Las luces estaban encendidas en todas partes, en las dos alas laterales, en la parte central y en la tribuna de arriba. Lucían tras cortinas corridas, rosa, naranja o verde según el color de las cortinas, y también brillaban en las ventanas sin cortinas. La luz de las lámparas de arco competían con estos colores más suaves pero no podían apagarlos por completo. Todo estaba inmóvil, no había viento, y daba la impresión de que no sólo el aire sino el propio tiempo se había detenido.

Aunque, como Burden se preguntó después, ¿qué había que pudiera moverse? Aunque hubiera soplado un fuerte viento, allí no había nada que mover. Incluso los árboles habían quedado atrás, y había otros miles tras la casa, perdidos en aquella cueva de oscuridad.

El convoy se acercó a la puerta principal, pasando por la izquierda del estanque y las estatuas. Burden y Vine abrieron sus respectivas portezuelas y Vine llegó primero a la puerta principal. A ésta se accedía mediante dos anchos escalones bajos de piedra. Si alguna vez había habido un porche, para entonces había desaparecido y lo único que quedaba a ambos lados de la puerta era un par de columnas lisas. La puerta principal era de un blanco reluciente, brillante a aquella luz como si la pintura todavía estuviera húmeda. La campana era de las que hay que tirar de una varilla de hierro forjado. Vine tiró de ella. El sonido que hizo cuando tiró de la varilla debió de resonar en toda la casa, pues el personal médico, que salía de su ambulancia a unos veinte metros de distancia, lo oyó claramente.
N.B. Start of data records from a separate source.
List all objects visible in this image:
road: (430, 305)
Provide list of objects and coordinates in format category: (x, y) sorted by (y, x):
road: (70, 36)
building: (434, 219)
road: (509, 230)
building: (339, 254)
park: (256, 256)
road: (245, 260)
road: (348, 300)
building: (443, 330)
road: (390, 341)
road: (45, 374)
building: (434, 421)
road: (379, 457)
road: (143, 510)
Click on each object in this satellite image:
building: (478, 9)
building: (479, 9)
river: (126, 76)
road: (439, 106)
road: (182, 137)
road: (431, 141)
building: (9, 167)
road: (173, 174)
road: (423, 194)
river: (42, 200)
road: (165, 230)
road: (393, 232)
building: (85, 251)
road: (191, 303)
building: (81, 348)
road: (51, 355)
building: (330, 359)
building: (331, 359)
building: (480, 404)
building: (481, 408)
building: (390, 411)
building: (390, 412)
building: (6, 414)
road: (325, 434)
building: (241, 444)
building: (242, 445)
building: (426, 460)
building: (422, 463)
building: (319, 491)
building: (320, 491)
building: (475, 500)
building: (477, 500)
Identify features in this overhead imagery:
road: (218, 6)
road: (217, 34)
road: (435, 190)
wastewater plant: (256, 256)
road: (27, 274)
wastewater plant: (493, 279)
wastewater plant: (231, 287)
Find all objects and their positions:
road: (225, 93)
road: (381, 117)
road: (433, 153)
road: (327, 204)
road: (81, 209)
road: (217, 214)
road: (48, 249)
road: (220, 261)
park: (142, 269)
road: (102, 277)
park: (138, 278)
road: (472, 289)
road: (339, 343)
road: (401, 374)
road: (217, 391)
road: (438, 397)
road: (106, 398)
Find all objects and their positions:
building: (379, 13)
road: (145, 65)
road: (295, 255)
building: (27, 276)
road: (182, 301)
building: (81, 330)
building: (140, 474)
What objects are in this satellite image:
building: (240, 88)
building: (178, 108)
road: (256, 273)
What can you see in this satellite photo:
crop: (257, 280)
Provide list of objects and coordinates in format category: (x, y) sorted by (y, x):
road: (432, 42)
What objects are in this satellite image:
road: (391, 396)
Hizo sonar la campanilla por tercera vez y luego llamó con la aldaba de latón. Los herrajes de la puerta relucían como el oro en la brillante luz. Recordaron la voz que había hablado por teléfono, la mujer que había pedido ayuda, y aguzaron el oído. No se oía nada. Ni un gemido, ni un susurro. Silencio. Burden hizo sonar la aldaba y sacudió la tapa del buzón. A nadie se le ocurrió pensar en una puerta trasera, en cuántas puertas traseras podía haber. A nadie se le ocurrió que una pudiera estar abierta.

– Tendremos que entrar por la fuerza -dijo Burden.

¿Por dónde? Cuatro anchas ventanas flanqueaban la puerta principal, dos a cada lado. Dentro podía verse una especie de vestíbulo exterior, un invernadero con laureles y azucenas en macetas en el suelo de mármol blanco jaspeado. Las hojas de azucena relucían a la luz de dos candelabros. Lo que había más allá, tras un arco, no se alcanzaba a ver. Parecía un lugar cálido y tranquilo, parecía civilizado, un lugar amable bien amueblado, el hogar de gente rica aficionada al lujo. En el invernadero, adosada a la pared, había una consola de caoba y dorada con una silla colocada de modo negligente a su lado, una silla alta y estrecha con el asiento de terciopelo rojo. De un jarrón chino que había sobre la mesa se derramaban los largos zarcillos de una planta colgante.

Burden se apartó de la puerta principal y echó a andar por la llanura de losas de piedra del amplio patio. La luz era como de la luna pero muy ampliada, como si ésta se reflejara en algún espejo celestial. Luego, dijo a Wexford que la luz empeoraba el efecto. La oscuridad habría sido natural, él se habría movido con más comodidad a oscuras.